Artificial intelligence (AI) was commonly shown in sci-fi movies rather than in our daily lives, but a lot has changed as the pace of technological developments increased dramatically.
Artificial intelligence is now used for countless devices that we come across every single day, from changing camera quality, to face recognition and virtual assistants on our phones.
Even though the term Artificial intelligence was created with a hope to improve people’s lives, it’s rather been creating challenging situations for cybersecurity experts across a wide range of industries.
Cyberattacks using AI technology are so sophisticated and unusual that traditional security tools can fail to recognize and eliminate these threats.
In this blog, we will discuss the different types of AI-powered threats and some examples of these threats to look out for.
AI Phishing Attacks
Older phishing emails were easier for people to recognize and distinguish the differences because the sender was not particularly careful. However, cyber attackers have learned to use AI to craft emails that are tailored specifically to an individual’s characteristics and circumstances.
AI-powered email attacks can also exchange emails like a person to make the recipient believe a real conversation is happening. AI bots may respond directly in an email, or they could use a chatbot through social media.
An unsuspecting user might see the thread and trust the source, eventually opening the link or attachment in the email. This could open the door to multiple attacks across a network with viruses.
It is important to note that spearphishing is usually the go-to for phishing attacks. Spearphishing targets one specific person and usually one with influence, like the CFO or Director of Operations.
Regular hackers will use social engineering to gather information about the individual and their business by following social media profiles and discovering anything else they can online.
With AI-powered spearphishing, that information gathering is multiplied dramatically by the huge volume of data and content AI can search and compile quickly.
Traditional malware in a sense is dumb. It is a set of pre-created, fixed code that tries to sneak past antivirus clients. To sneak past defenses, AI-powered malware can think for itself, to an extent.
AI uses deep learning, for instance, an AI algorithm fed with sample data creates its own rules. For example, if an AI program is shown enough pictures of a specific person, it will be able to detect that person’s face in new photos.
Applied to malware AI can perform tasks that are impossible with traditional software structures. This makes it difficult for basic antivirus clients to identify malware that doesn’t follow traditional rules.
AI-powered malware is still in its infant stages; cybercriminals are simply not using it very often. In this case, keeping a solid antivirus client in place is still important, even for unknown AI threats.
An excellent antivirus client should include emergency and periodic scans, frequent updates, and it should have a comfortable user interface. It should be light on resources, so it does not slow down your computer’s other important programs.
Lastly, antivirus clients should be affordable, but not so cheap that you miss out on important features.

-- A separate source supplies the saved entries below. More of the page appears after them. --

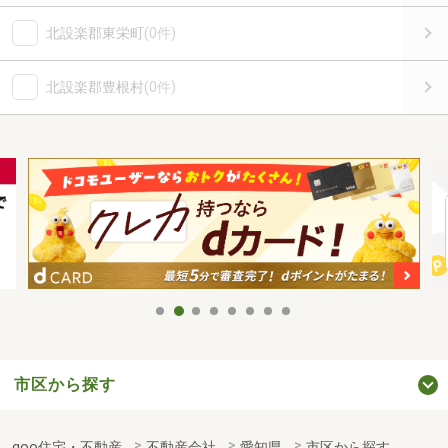
北設楽郡東栄町
(0件)
北設楽郡豊根村
(0件)
市区から探す
goo住宅・不動産
不動産会社
愛知県
市区から探す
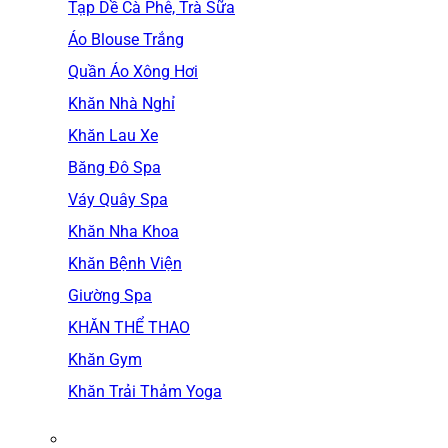
Tạp Dề Cà Phê, Trà Sữa
Áo Blouse Trắng
Quần Áo Xông Hơi
Khăn Nhà Nghỉ
Khăn Lau Xe
Băng Đô Spa
Váy Quây Spa
Khăn Nha Khoa
Khăn Bệnh Viện
Giường Spa
KHĂN THỂ THAO
Khăn Gym
Khăn Trải Thảm Yoga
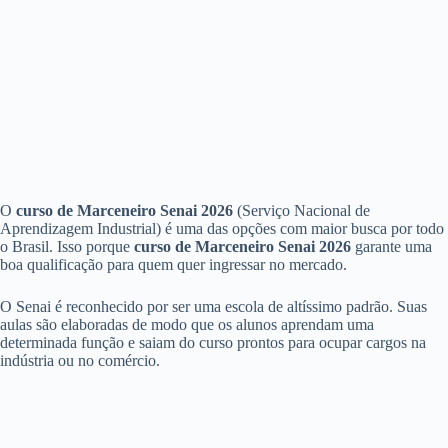
O
curso de Marceneiro Senai 2026
(Serviço Nacional de
Aprendizagem Industrial) é uma das opções com maior busca por todo
o Brasil. Isso porque
curso de Marceneiro Senai 2026
garante uma
boa qualificação para quem quer ingressar no mercado.
O Senai é reconhecido por ser uma escola de altíssimo padrão. Suas
aulas são elaboradas de modo que os alunos aprendam uma
determinada função e saiam do curso prontos para ocupar cargos na
indústria ou no comércio.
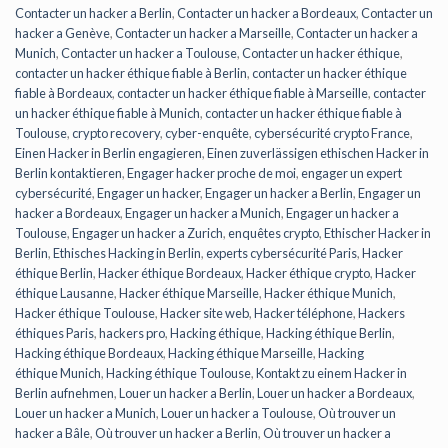
Contacter un hacker a Berlin
,
Contacter un hacker a Bordeaux
,
Contacter un
hacker a Genève
,
Contacter un hacker a Marseille
,
Contacter un hacker a
Munich
,
Contacter un hacker a Toulouse
,
Contacter un hacker éthique
,
contacter un hacker éthique fiable à Berlin
,
contacter un hacker éthique
fiable à Bordeaux
,
contacter un hacker éthique fiable à Marseille
,
contacter
un hacker éthique fiable à Munich
,
contacter un hacker éthique fiable à
Toulouse
,
crypto recovery
,
cyber-enquête
,
cybersécurité crypto France
,
Einen Hacker in Berlin engagieren
,
Einen zuverlässigen ethischen Hacker in
Berlin kontaktieren
,
Engager hacker proche de moi
,
engager un expert
cybersécurité
,
Engager un hacker
,
Engager un hacker a Berlin
,
Engager un
hacker a Bordeaux
,
Engager un hacker a Munich
,
Engager un hacker a
Toulouse
,
Engager un hacker a Zurich
,
enquêtes crypto
,
Ethischer Hacker in
Berlin
,
Ethisches Hacking in Berlin
,
experts cybersécurité Paris
,
Hacker
éthique Berlin
,
Hacker éthique Bordeaux
,
Hacker éthique crypto
,
Hacker
éthique Lausanne
,
Hacker éthique Marseille
,
Hacker éthique Munich
,
Hacker éthique Toulouse
,
Hacker site web
,
Hacker téléphone
,
Hackers
éthiques Paris
,
hackers pro
,
Hacking éthique
,
Hacking éthique Berlin
,
Hacking éthique Bordeaux
,
Hacking éthique Marseille
,
Hacking
éthique Munich
,
Hacking éthique Toulouse
,
Kontakt zu einem Hacker in
Berlin aufnehmen
,
Louer un hacker a Berlin
,
Louer un hacker a Bordeaux
,
Louer un hacker a Munich
,
Louer un hacker a Toulouse
,
Où trouver un
hacker a Bâle
,
Où trouver un hacker a Berlin
,
Où trouver un hacker a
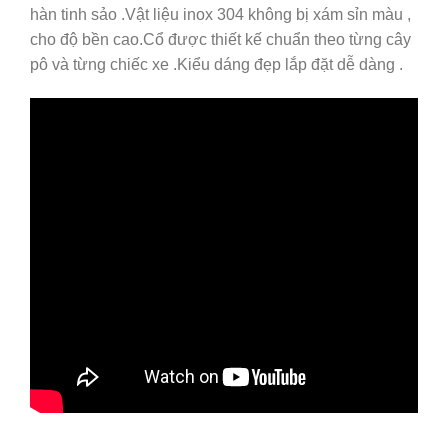
hàn tinh sảo .Vật liệu inox 304 không bị xám sỉn màu ,
cho độ bền cao.Cổ được thiết kế chuẩn theo từng cây
pô và từng chiếc xe .Kiểu dáng đẹp lắp đặt dễ dàng .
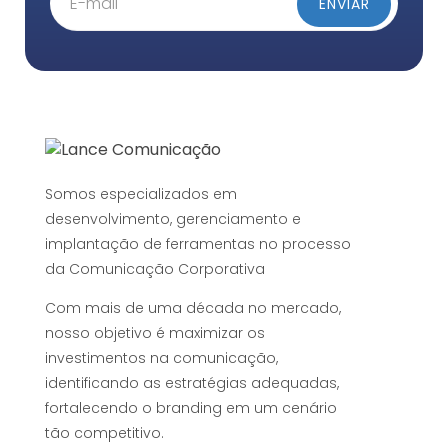
Somos especializados em
desenvolvimento, gerenciamento e
implantação de ferramentas no processo
da Comunicação Corporativa
Com mais de uma década no mercado,
nosso objetivo é maximizar os
investimentos na comunicação,
identificando as estratégias adequadas,
fortalecendo o branding em um cenário
tão competitivo.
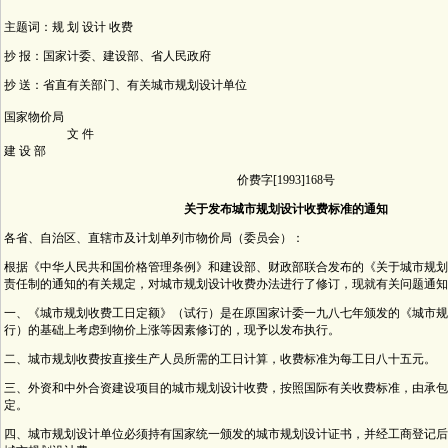
主题词：规 划 设计 收费
抄 报：国家计委、建设部、省人民政府
抄 送：省直有关部门、有关城市规划设计单位
国家物价局
文 件
建 设 部
价费字[1993]168号
关于发布城市规划设计收费标准的通知
各省、自治区、直辖市及计划单列市物价局（委员会）：
根据《中华人民共和国价格管理条例》和建设部、财政部联合发布的《关于城市规划
责任制的通知的有关规定，对城市规划设计收费办法进行了修订，现就有关问题通知
一、《城市规划收费工日定额》（试行）是在原国家计委一九八七年颁发的《城市规
行）的基础上考虑到物价上涨等因素修订的，现予以发布执行。
二、城市规划收费按直接生产人员所需的工日计算，收费标准为每工日八十五元。
三、外资和中外合资建设项目的城市规划设计收费，按照国际有关收费标准，由承包
定。
四、城市规划设计单位必须持有国家统一颁发的城市规划设计证书，并经工商登记后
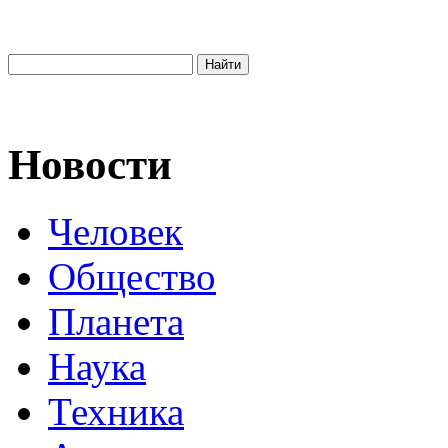
Новости
Человек
Общество
Планета
Наука
Техника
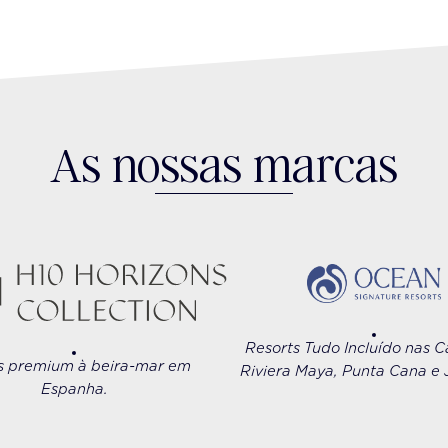
As nossas marcas
Resorts Tudo Incluído nas C
s premium à beira-mar em
Riviera Maya, Punta Cana e 
Espanha.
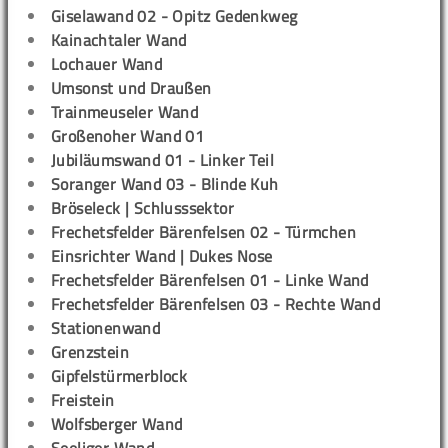
Giselawand 02 - Opitz Gedenkweg
Kainachtaler Wand
Lochauer Wand
Umsonst und Draußen
Trainmeuseler Wand
Großenoher Wand 01
Jubiläumswand 01 - Linker Teil
Soranger Wand 03 - Blinde Kuh
Bröseleck | Schlusssektor
Frechetsfelder Bärenfelsen 02 - Türmchen
Einsrichter Wand | Dukes Nose
Frechetsfelder Bärenfelsen 01 - Linke Wand
Frechetsfelder Bärenfelsen 03 - Rechte Wand
Stationenwand
Grenzstein
Gipfelstürmerblock
Freistein
Wolfsberger Wand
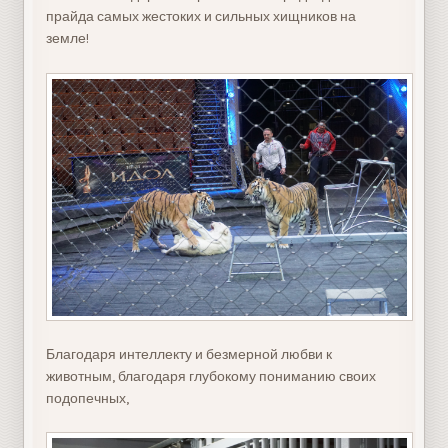
прайда самых жестоких и сильных хищников на
земле!
Благодаря интеллекту и безмерной любви к
животным, благодаря глубокому пониманию своих
подопечных,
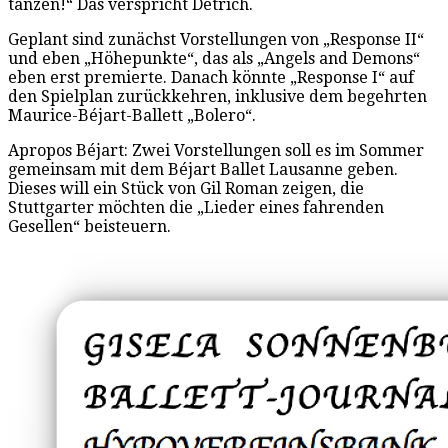
tanzen!“ Das verspricht Detrich.
Geplant sind zunächst Vorstellungen von „Response II“
und eben „Höhepunkte“, das als „Angels and Demons“
eben erst premierte. Danach könnte „Response I“ auf
den Spielplan zurückkehren, inklusive dem begehrten
Maurice-Béjart-Ballett „Bolero“.
Apropos Béjart: Zwei Vorstellungen soll es im Sommer
gemeinsam mit dem Béjart Ballet Lausanne geben.
Dieses will ein Stück von Gil Roman zeigen, die
Stuttgarter möchten die „Lieder eines fahrenden
Gesellen“ beisteuern.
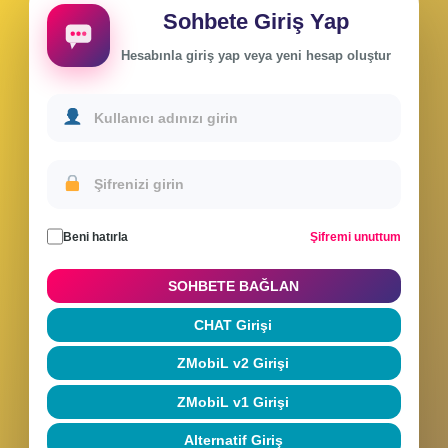
Sohbete Giriş Yap
Hesabınla giriş yap veya yeni hesap oluştur
Beni hatırla
Şifremi unuttum
SOHBETE BAĞLAN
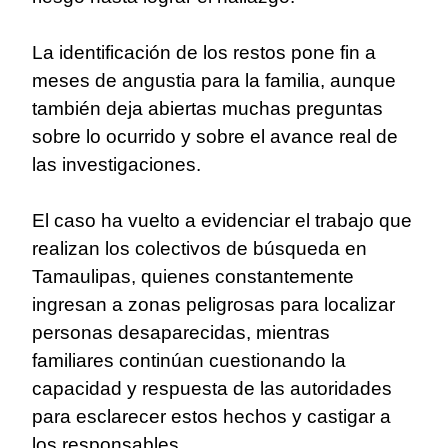
La identificación de los restos pone fin a
meses de angustia para la familia, aunque
también deja abiertas muchas preguntas
sobre lo ocurrido y sobre el avance real de
las investigaciones.
El caso ha vuelto a evidenciar el trabajo que
realizan los colectivos de búsqueda en
Tamaulipas, quienes constantemente
ingresan a zonas peligrosas para localizar
personas desaparecidas, mientras
familiares continúan cuestionando la
capacidad y respuesta de las autoridades
para esclarecer estos hechos y castigar a
los responsables.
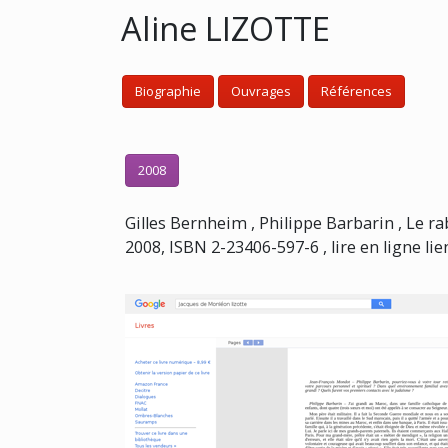
Aline LIZOTTE
Biographie
Ouvrages
Références
2008
Gilles Bernheim , Philippe Barbarin , Le rab
2008, ISBN 2-23406-597-6 , lire en ligne lie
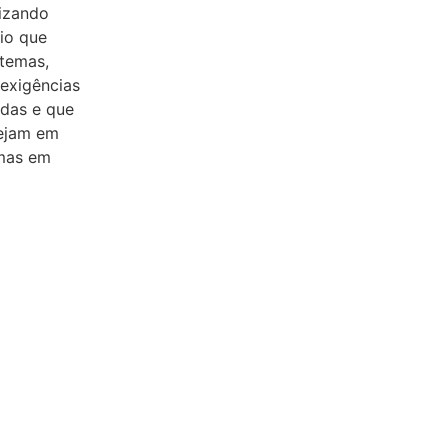
lizando
io que
stemas,
 exigências
das e que
tejam em
mas em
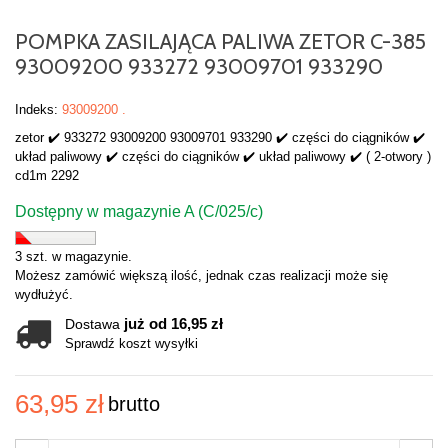
POMPKA ZASILAJĄCA PALIWA ZETOR C-385
93009200 933272 93009701 933290
Indeks:
93009200 .
zetor ✔️ 933272 93009200 93009701 933290 ✔️ części do ciągników ✔️
układ paliwowy ✔️ części do ciągników ✔️ układ paliwowy ✔️ ( 2-otwory )
cd1m 2292
Dostępny w magazynie A (C/025/c)
3 szt. w magazynie.
Możesz zamówić większą ilość, jednak czas realizacji może się
wydłużyć.
już od 16,95 zł
Dostawa
Sprawdź koszt wysyłki
63,95 zł
brutto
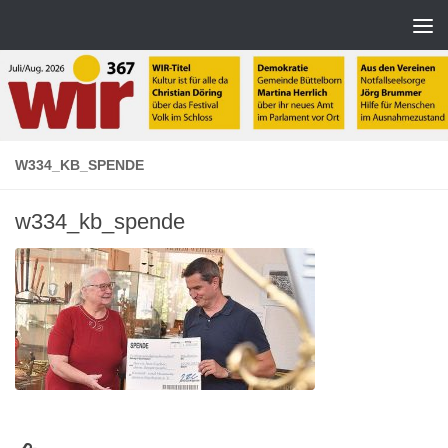
Zum Inhalt springen
W334_KB_SPENDE
w334_kb_spende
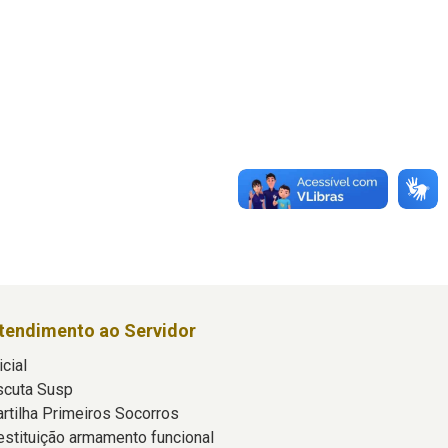
tendimento ao Servidor
icial
scuta Susp
artilha Primeiros Socorros
estituição armamento funcional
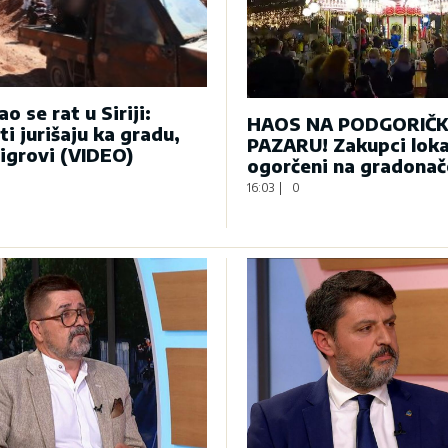
o se rat u Siriji:
HAOS NA PODGORIČ
ti jurišaju ka gradu,
PAZARU! Zakupci loka
tigrovi (VIDEO)
ogorčeni na gradonač
16:03
|
0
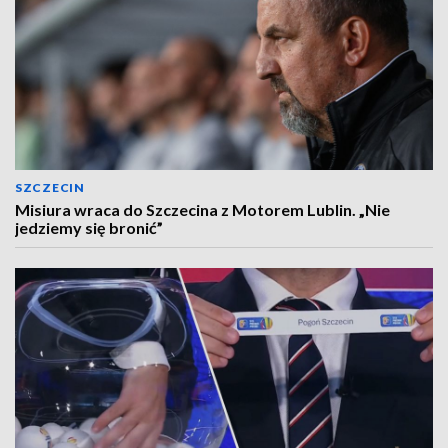
SZCZECIN
Misiura wraca do Szczecina z Motorem Lublin. „Nie
jedziemy się bronić”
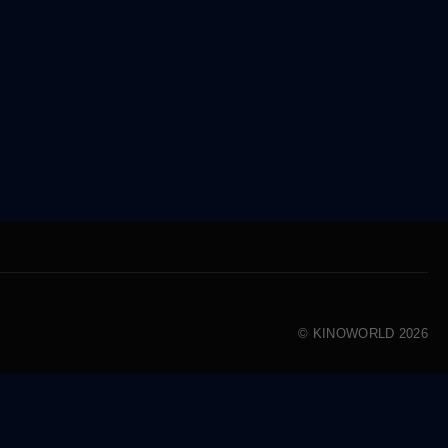
© KINOWORLD 2026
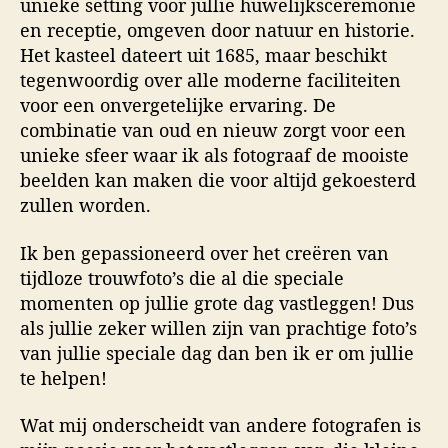
unieke setting voor jullie huwelijksceremonie
en receptie, omgeven door natuur en historie.
Het kasteel dateert uit 1685, maar beschikt
tegenwoordig over alle moderne faciliteiten
voor een onvergetelijke ervaring. De
combinatie van oud en nieuw zorgt voor een
unieke sfeer waar ik als fotograaf de mooiste
beelden kan maken die voor altijd gekoesterd
zullen worden.
Ik ben gepassioneerd over het creëren van
tijdloze trouwfoto’s die al die speciale
momenten op jullie grote dag vastleggen! Dus
als jullie zeker willen zijn van prachtige foto’s
van jullie speciale dag dan ben ik er om jullie
te helpen!
Wat mij onderscheidt van andere fotografen is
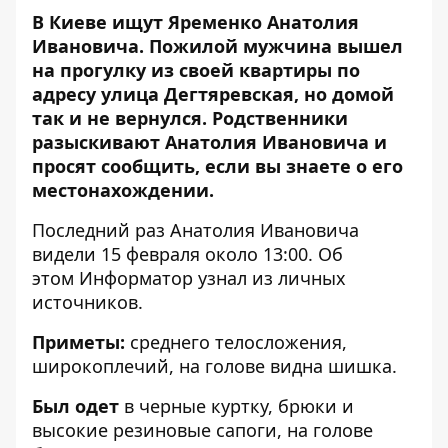
В Киеве ищут Яременко Анатолия
Ивановича. Пожилой мужчина вышел
на прогулку из своей квартиры по
адресу улица Дегтяревская, но домой
так и не вернулся. Родственники
разыскивают Анатолия Ивановича и
просят сообщить, если вы знаете о его
местонахождении.
Последний раз Анатолия Ивановича
видели 15 февраля около 13:00. Об
этом
Информатор
узнал из личных
источников.
Приметы:
среднего телосложения,
широкоплечий, на голове видна шишка.
Был одет
в черные куртку, брюки и
высокие резиновые сапоги, на голове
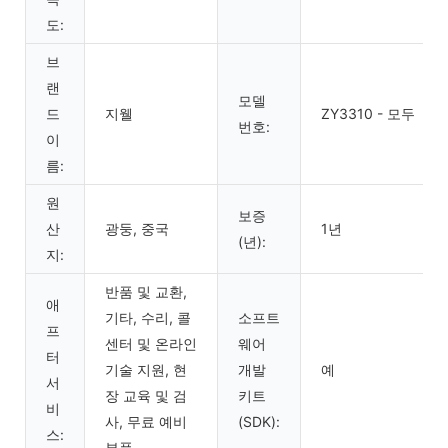
도:
브
랜
모델
드
지웰
ZY3310 - 모두
번호:
이
름:
원
보증
산
광둥, 중국
1년
(년):
지:
반품 및 교환,
애
기타, 수리, 콜
소프트
프
센터 및 온라인
웨어
터
기술 지원, 현
개발
예
서
장 교육 및 검
키트
비
사, 무료 예비
(SDK):
스:
부품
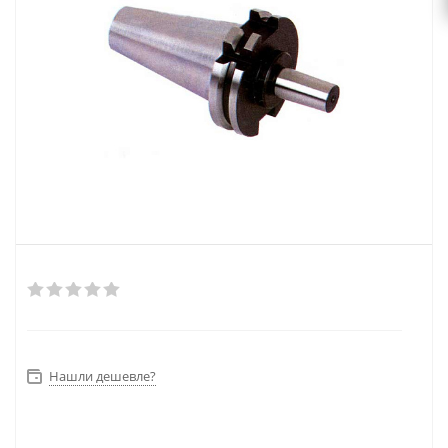
Нашли дешевле?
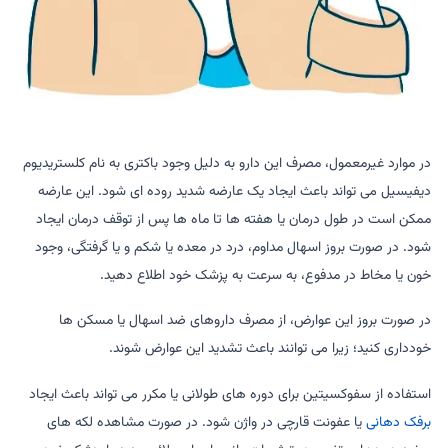
در موارد غیرمعمول، مصرف این دارو به دلیل وجود باکتری به نام کلستریدیوم
دیفیسیل می تواند باعث ایجاد یک عارضه شدید روده ای شود. این عارضه
ممکن است در طول درمان یا هفته ها تا ماه ها پس از توقف درمان ایجاد
شود. در صورت بروز اسهال مداوم، درد در معده یا شکم و یا گرفتگی، وجود
خون یا مخاط در مدفوع، به سرعت به پزشک خود اطلاع دهید.
در صورت بروز این عوارض، از مصرف داروهای ضد اسهال یا مسکن ها
خودداری کنید؛ زیرا می توانند باعث تشدید این عوارض شوند.
استفاده از سفوکسیتین برای دوره های طولانی یا مکرر می تواند باعث ایجاد
برفک دهانی
یا عفونت قارچی در واژن شود. در صورت مشاهده لکه های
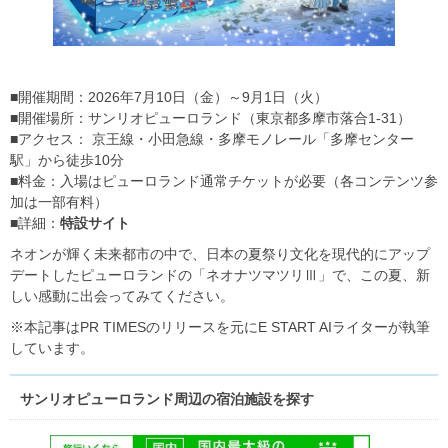
■開催期間：2026年7月10日（金）～9月1日（火）
■開催場所：サンリオピューロランド（東京都多摩市落合1-31）
■アクセス： 京王線・小田急線・多摩モノレール「多摩センター
駅」から徒歩10分
■料金：入場はピューロランド通常チケットが必要（各コンテンツ参
加は一部有料）
■詳細：
特設サイト
ネオンが輝く未来都市の中で、日本の夏祭り文化を現代的にアップ
デートしたピューロランドの「ネオナツマツリⅢ」で、この夏、新
しい感動に出会ってみてください。
※本記事はPR TIMESのリリースを元にE START AIライターが執筆
しています。
サンリオピューロランド周辺の宿泊施設を探す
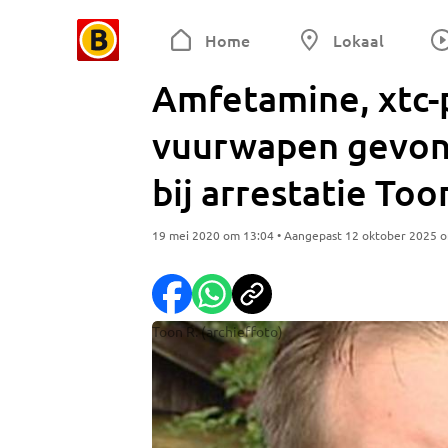
Home
Lokaal
Amfetamine, xtc-p
vuurwapen gevond
bij arrestatie Too
19 mei 2020 om 13:04 • Aangepast 12 oktober 2025 
Toon R. (archieffoto)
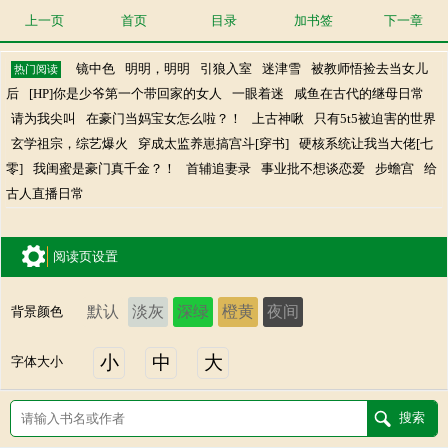
上一页
首页
目录
加书签
下一章
镜中色
明明，明明
引狼入室
迷津雪
被教师悟捡去当女儿
热门阅读
后
[HP]你是少爷第一个带回家的女人
一眼着迷
咸鱼在古代的继母日常
请为我尖叫
在豪门当妈宝女怎么啦？！
上古神啾
只有5t5被迫害的世界
玄学祖宗，综艺爆火
穿成太监养崽搞宫斗[穿书]
硬核系统让我当大佬[七
零]
我闺蜜是豪门真千金？！
首辅追妻录
事业批不想谈恋爱
步蟾宫
给
古人直播日常
阅读页设置
默认
淡灰
深绿
橙黄
夜间
背景颜色
小
中
大
字体大小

As data can be gathered from millions of users across the world, there’s a great chance that this could be misused for different purposes.
Deepfake technology can seamlessly stitch anyone in the world into a video or photo they never actually participated in, or by creating people that don’t even exist.
One method is through GAN — short for Generative Adversarial Network — which engages in face generation. GAN uses a set of algorithms to train itself to recognize patterns. This training helps it learn real characteristics to be able to produce fake images.
There also are AI programs known as encoders that are used in face-swapping and face-replacement technology. This process runs thousands of face shots of two people through an encoder to find their similarities.
A decoder, or second AI algorithm, then retrieves and swaps these face images to enable someone’s real face to be superimposed onto another person’s body.
Corporations worry about the role deepfakes could play in scams. For example, deepfake audio coming from fake CEOs could be used to scam employees into sending money to hackers. Deepfakes could be used in identity theft attempts, make fraudulent online payments, or hack into personal bank accounts.
Wrapping Up – Protect Yourself
Artificial intelligence is a double-edged sword that can be used as a solution or as a weapon by hackers.
A lot of these threats are unique and there isn’t a huge amount of information about them, but you can still apply some of the similar cyber security practices to protect yourself from AI-powered attacks.
With spear-phishing, there are basic patterns that you can identify as red flags when dealing with these scams. The most common red flag is if the sender has an incorrect email address or one that is slightly similar but different.
These emails will almost always include some call to action or a sense of urgency. The email will usually say “ASAP” or have a strict deadline.
Investing in a solid antivirus program is crucial because antivirus clients can regularly scan for security definitions. These security definitions inform software if there are new forms of malware that are attacking certain programs.
Antivirus agents will typically warn of any potential threats if a file is downloaded, or an unsafe website is accessed.
When looking out for deepfakes, there are some easy signs to tell if a video has been created or doctored. Look for unnatural eye movement, facial expressions, body movement, or coloring.
You may spot facial morphing or image stitches if someone’s face doesn’t seem to exhibit the emotion that should go along with what they’re saying.
Deepfake videos are often blurred and have inconsistent noise or audio. If possible, try to slow the video down on your phone or computer, or if you have some video editing software. Check for images that look unnatural when slowed down, for example, zoom in on the lips of a speaker to see they’re talking or if it’s bad lip-syncing.